Redbox said it will use the capital it raises from the transaction to pay down debt as well as invest in multiple business models, including film distribution, transactional video on demand (TVOD), premium video on demand (PVOD), ad-supported linear and on demand (AVOD).
In addition, Redbox is building technology to offer subscription VOD services as a third-party retailer.
It also called out its Redbox Entertainment division, which has released 16 exclusive titles to date has 26 more titles committed for future release. The company targeting increasing the output of Redbox Entertainment originals to more than 36 new releases per year.
Redbox currently has more than 39 million loyalty members across the U.S., service customers through 40,000 kiosks across more than 150 retail partners with new home-video releases. Approximately 70% of those customers identify as “late adopters” of new technology, which Redbox said gives the company “a unique opportunity to convert customers to its digital platforms over time.”

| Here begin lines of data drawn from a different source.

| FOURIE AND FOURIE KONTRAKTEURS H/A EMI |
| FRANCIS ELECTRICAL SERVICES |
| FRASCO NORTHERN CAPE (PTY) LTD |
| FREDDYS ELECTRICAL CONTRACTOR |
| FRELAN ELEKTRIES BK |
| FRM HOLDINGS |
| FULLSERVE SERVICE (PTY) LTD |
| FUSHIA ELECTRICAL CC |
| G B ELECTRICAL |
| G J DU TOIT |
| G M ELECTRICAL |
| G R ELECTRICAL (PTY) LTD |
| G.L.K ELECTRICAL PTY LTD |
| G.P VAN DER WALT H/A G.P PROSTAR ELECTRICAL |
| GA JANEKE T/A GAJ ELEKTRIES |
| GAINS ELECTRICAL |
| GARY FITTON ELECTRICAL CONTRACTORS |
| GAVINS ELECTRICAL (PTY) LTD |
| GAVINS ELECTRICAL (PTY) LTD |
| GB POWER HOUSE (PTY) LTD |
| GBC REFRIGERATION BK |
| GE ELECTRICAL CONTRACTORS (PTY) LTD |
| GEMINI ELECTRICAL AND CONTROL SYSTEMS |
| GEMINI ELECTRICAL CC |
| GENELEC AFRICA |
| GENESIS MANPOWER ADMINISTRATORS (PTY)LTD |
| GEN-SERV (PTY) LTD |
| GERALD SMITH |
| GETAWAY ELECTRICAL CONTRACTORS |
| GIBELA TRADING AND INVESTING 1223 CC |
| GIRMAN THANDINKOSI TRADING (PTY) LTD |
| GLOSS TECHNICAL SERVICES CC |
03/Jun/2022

The transaction, approved unanimously by the boards of both companies, is expected to close in the third quarter of 2021. At that point, Redbox’s common stock is expected to trade on Nasdaq under the ticker symbol “RDBX.” The transaction is being funded by a combination of $145 million of cash held in the trust account of Seaport Global Acquisition and a private investment in public equity (PIPE) commitment of $50 million led by Ophir Asset Management.
As part of the transaction, all existing shareholders will roll 100% of their equity in Redbox, including funds managed by affiliates of Apollo Global Management, which acquired Redbox through the acquisition of Outerwall in September 2016. Upon close of the combination, those existing shareholders will hold approximately 59% of the outstanding common stock.

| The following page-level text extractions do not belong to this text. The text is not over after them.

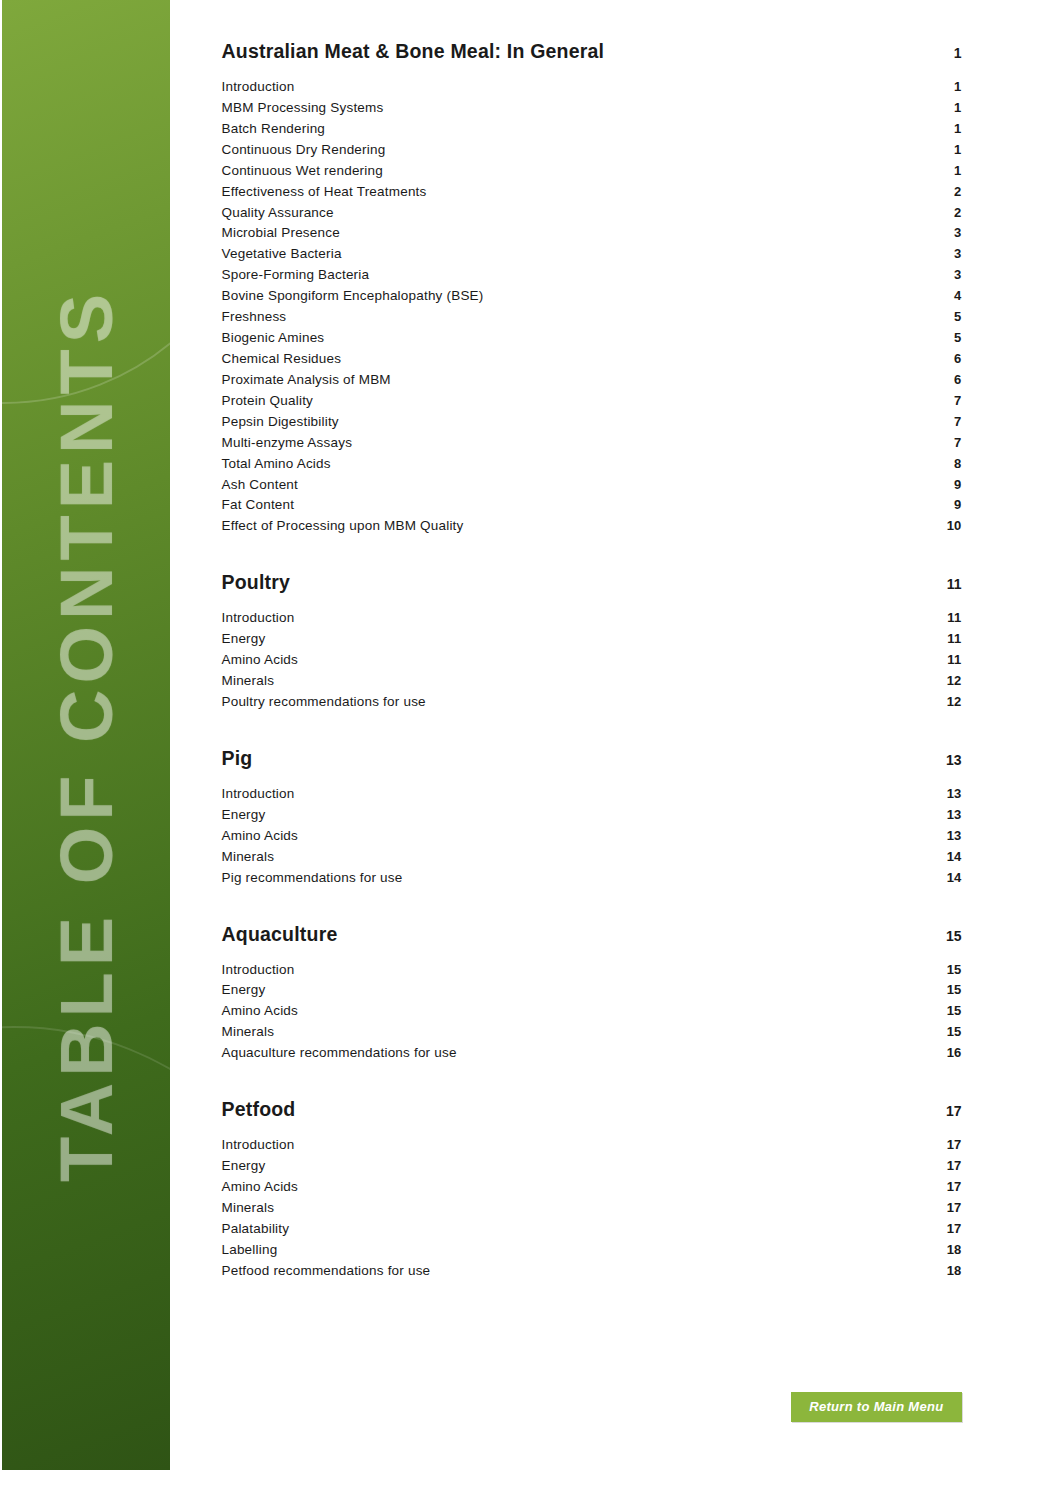TABLE OF CONTENTS
Australian Meat & Bone Meal: In General
1
Introduction 1
MBM Processing Systems 1
Batch Rendering 1
Continuous Dry Rendering 1
Continuous Wet rendering 1
Effectiveness of Heat Treatments 2
Quality Assurance 2
Microbial Presence 3
Vegetative Bacteria 3
Spore-Forming Bacteria 3
Bovine Spongiform Encephalopathy (BSE) 4
Freshness 5
Biogenic Amines 5
Chemical Residues 6
Proximate Analysis of MBM 6
Protein Quality 7
Pepsin Digestibility 7
Multi-enzyme Assays 7
Total Amino Acids 8
Ash Content 9
Fat Content 9
Effect of Processing upon MBM Quality 10
Poultry
11
Introduction 11
Energy 11
Amino Acids 11
Minerals 12
Poultry recommendations for use 12
Pig
13
Introduction 13
Energy 13
Amino Acids 13
Minerals 14
Pig recommendations for use 14
Aquaculture
15
Introduction 15
Energy 15
Amino Acids 15
Minerals 15
Aquaculture recommendations for use 16
Petfood
17
Introduction 17
Energy 17
Amino Acids 17
Minerals 17
Palatability 17
Labelling 18
Petfood recommendations for use 18
Return to Main Menu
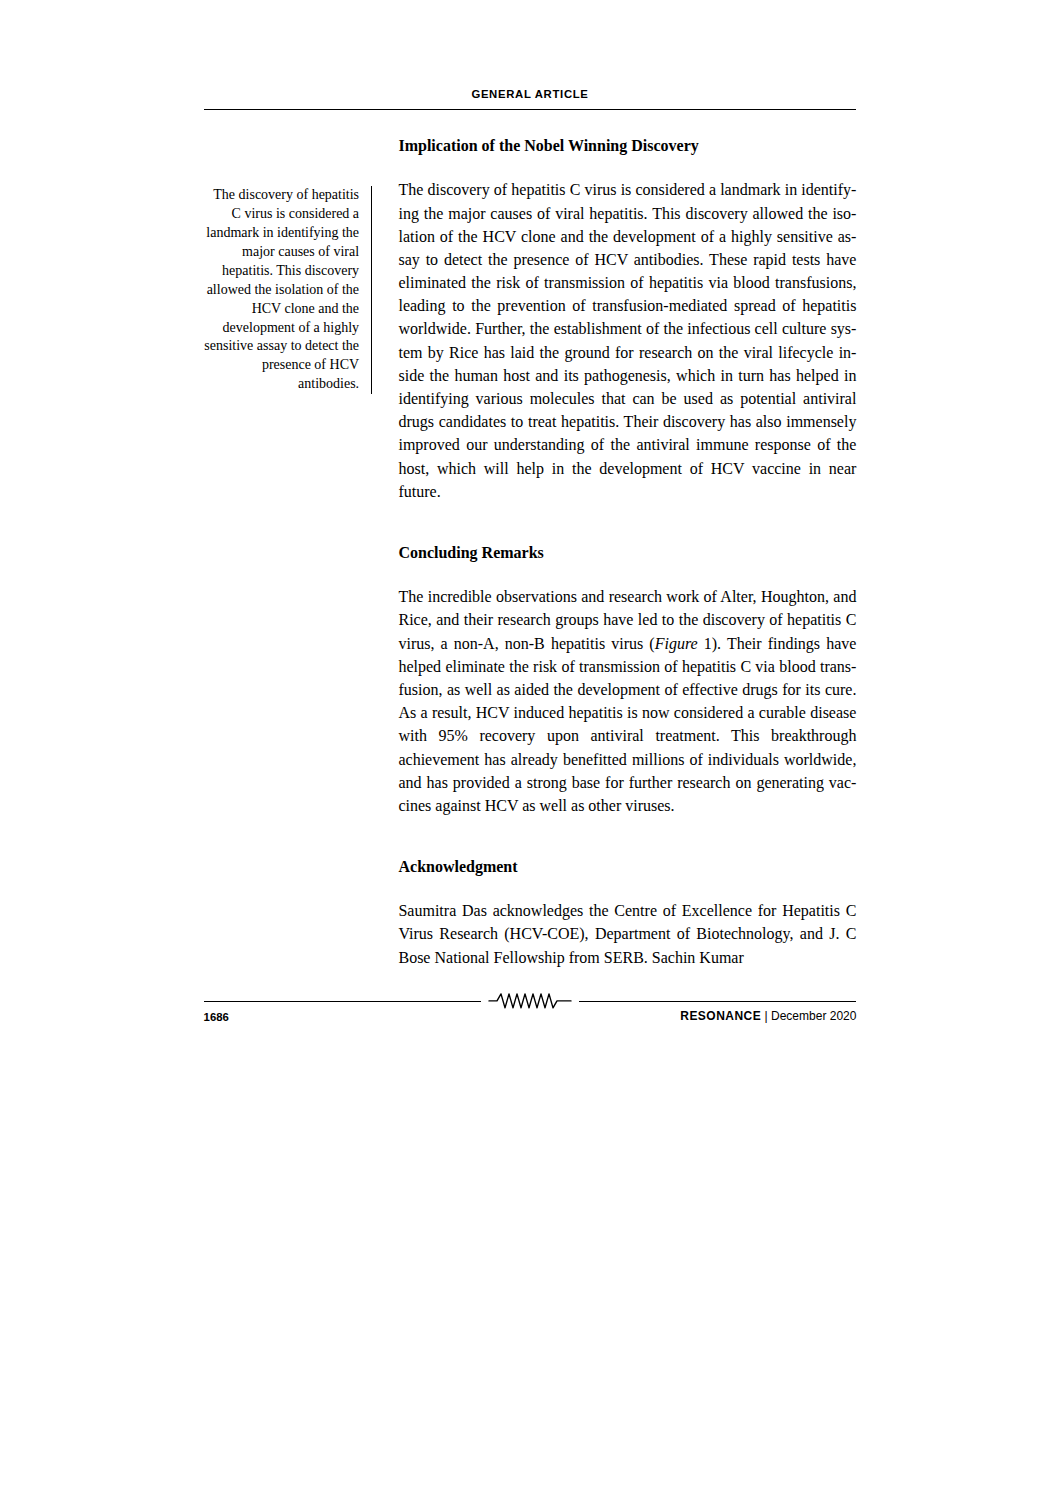GENERAL ARTICLE
The discovery of hepatitis C virus is considered a landmark in identifying the major causes of viral hepatitis. This discovery allowed the isolation of the HCV clone and the development of a highly sensitive assay to detect the presence of HCV antibodies.
Implication of the Nobel Winning Discovery
The discovery of hepatitis C virus is considered a landmark in identifying the major causes of viral hepatitis. This discovery allowed the isolation of the HCV clone and the development of a highly sensitive assay to detect the presence of HCV antibodies. These rapid tests have eliminated the risk of transmission of hepatitis via blood transfusions, leading to the prevention of transfusion-mediated spread of hepatitis worldwide. Further, the establishment of the infectious cell culture system by Rice has laid the ground for research on the viral lifecycle inside the human host and its pathogenesis, which in turn has helped in identifying various molecules that can be used as potential antiviral drugs candidates to treat hepatitis. Their discovery has also immensely improved our understanding of the antiviral immune response of the host, which will help in the development of HCV vaccine in near future.
Concluding Remarks
The incredible observations and research work of Alter, Houghton, and Rice, and their research groups have led to the discovery of hepatitis C virus, a non-A, non-B hepatitis virus (Figure 1). Their findings have helped eliminate the risk of transmission of hepatitis C via blood transfusion, as well as aided the development of effective drugs for its cure. As a result, HCV induced hepatitis is now considered a curable disease with 95% recovery upon antiviral treatment. This breakthrough achievement has already benefitted millions of individuals worldwide, and has provided a strong base for further research on generating vaccines against HCV as well as other viruses.
Acknowledgment
Saumitra Das acknowledges the Centre of Excellence for Hepatitis C Virus Research (HCV-COE), Department of Biotechnology, and J. C Bose National Fellowship from SERB. Sachin Kumar
1686
RESONANCE | December 2020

After the deal closes, Redbox expects to have approximately $209 million in cash that will be used to pay down existing debt and fund digital expansion, content acquisition and marketing initiatives.
According to Redbox, it generated $114 million of adjusted earnings before interest, taxes, depreciation and amortization (EBITDA) in 2020. Redbox said it converts on average over 80% of its adjusted EBITDA directly into free cash flow.

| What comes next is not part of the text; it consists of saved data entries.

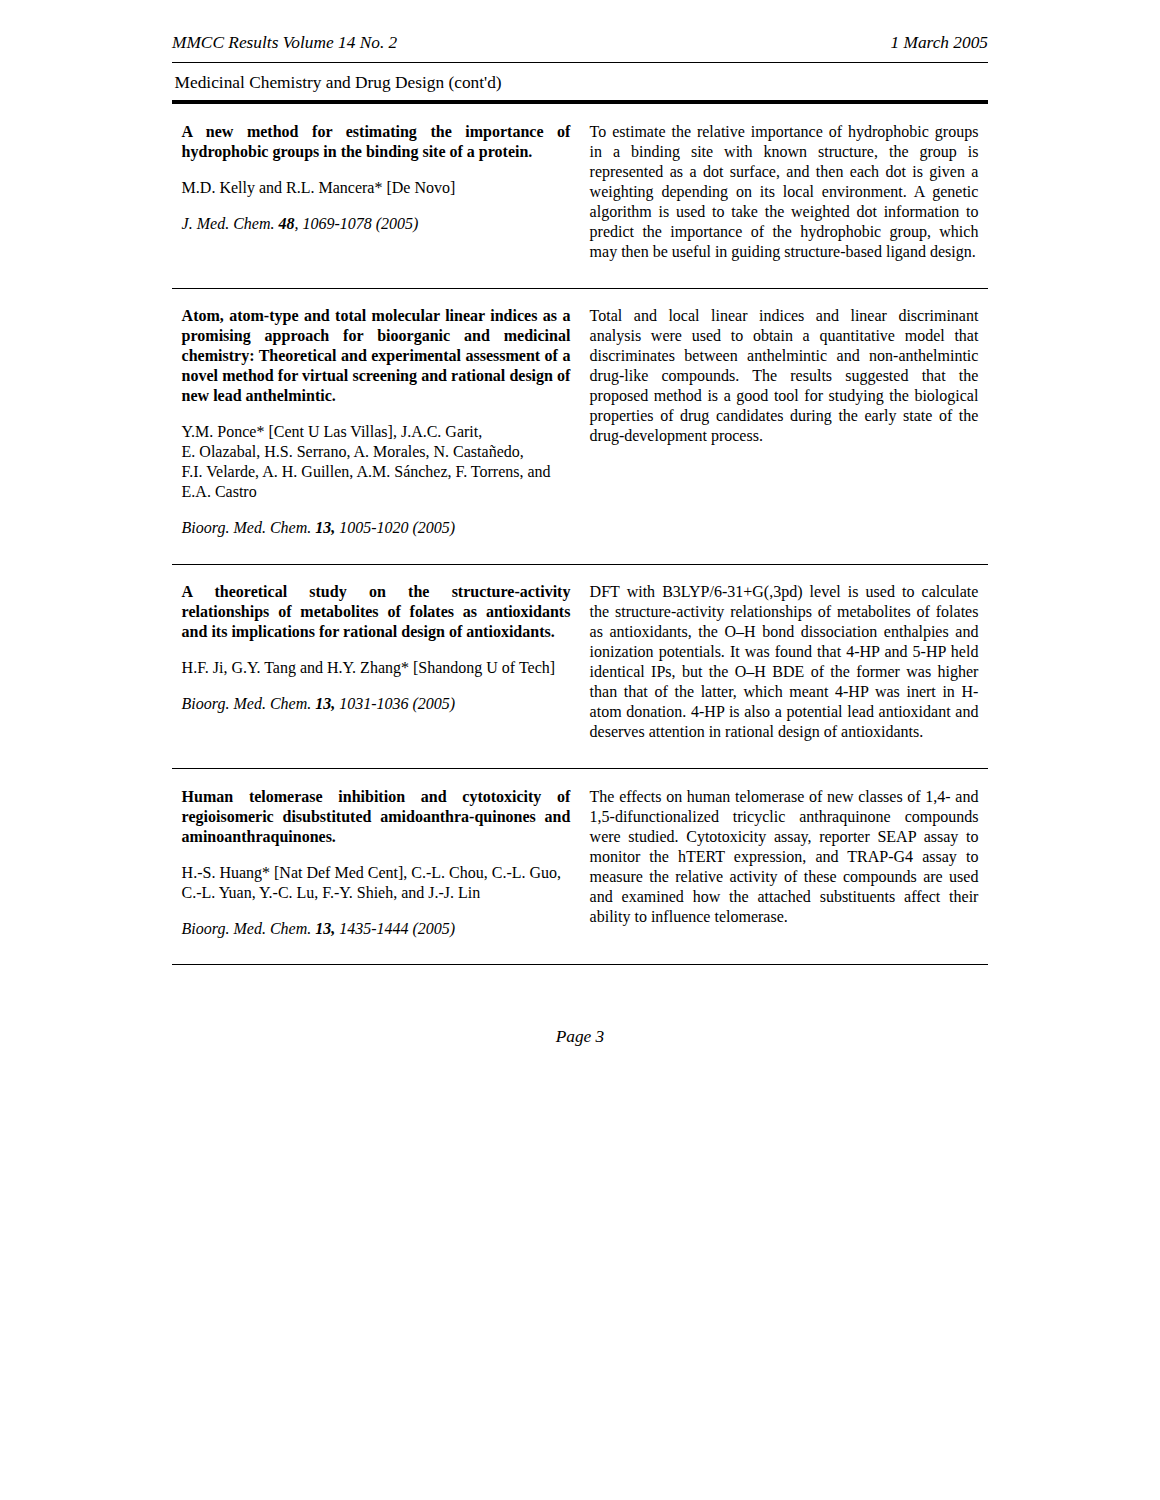MMCC Results Volume 14 No. 2 1 March 2005
Medicinal Chemistry and Drug Design (cont'd)
| A new method for estimating the importance of hydrophobic groups in the binding site of a protein. M.D. Kelly and R.L. Mancera* [De Novo] J. Med. Chem. 48 , 1069-1078 (2005) | To estimate the relative importance of hydrophobic groups in a binding site with known structure, the group is represented as a dot surface, and then each dot is given a weighting depending on its local environment. A genetic algorithm is used to take the weighted dot information to predict the importance of the hydrophobic group, which may then be useful in guiding structure-based ligand design. |
| Atom, atom-type and total molecular linear indices as a promising approach for bioorganic and medicinal chemistry: Theoretical and experimental assessment of a novel method for virtual screening and rational design of new lead anthelmintic. Y.M. Ponce* [Cent U Las Villas], J.A.C. Garit, E. Olazabal, H.S. Serrano, A. Morales, N. Castañedo, F.I. Velarde, A. H. Guillen, A.M. Sánchez, F. Torrens, and E.A. Castro Bioorg. Med. Chem. 13, 1005-1020 (2005) | Total and local linear indices and linear discriminant analysis were used to obtain a quantitative model that discriminates between anthelmintic and non-anthelmintic drug-like compounds. The results suggested that the proposed method is a good tool for studying the biological properties of drug candidates during the early state of the drug-development process. |
| A theoretical study on the structure-activity relationships of metabolites of folates as antioxidants and its implications for rational design of antioxidants. H.F. Ji, G.Y. Tang and H.Y. Zhang* [Shandong U of Tech] Bioorg. Med. Chem. 13, 1031-1036 (2005) | DFT with B3LYP/6-31+G(,3pd) level is used to calculate the structure-activity relationships of metabolites of folates as antioxidants, the O–H bond dissociation enthalpies and ionization potentials. It was found that 4-HP and 5-HP held identical IPs, but the O–H BDE of the former was higher than that of the latter, which meant 4-HP was inert in H-atom donation. 4-HP is also a potential lead antioxidant and deserves attention in rational design of antioxidants. |
| Human telomerase inhibition and cytotoxicity of regioisomeric disubstituted amidoanthra-quinones and aminoanthraquinones. H.-S. Huang* [Nat Def Med Cent], C.-L. Chou, C.-L. Guo, C.-L. Yuan, Y.-C. Lu, F.-Y. Shieh, and J.-J. Lin Bioorg. Med. Chem. 13, 1435-1444 (2005) | The effects on human telomerase of new classes of 1,4- and 1,5-difunctionalized tricyclic anthraquinone compounds were studied. Cytotoxicity assay, reporter SEAP assay to monitor the hTERT expression, and TRAP-G4 assay to measure the relative activity of these compounds are used and examined how the attached substituents affect their ability to influence telomerase. |
Page 3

Stephen Smith, chairman and CEO of Seaport Global Acquisition, commented: “We’ve long admired Redbox’s team for the incredible reputation they’ve established in the industry, as well as the innovative, scalable business model they’ve built. Over the past year in particular, the resilience Redbox has demonstrated through the challenges associated with the COVID-19 pandemic reaffirms our confidence in the value and growth potential of the business.”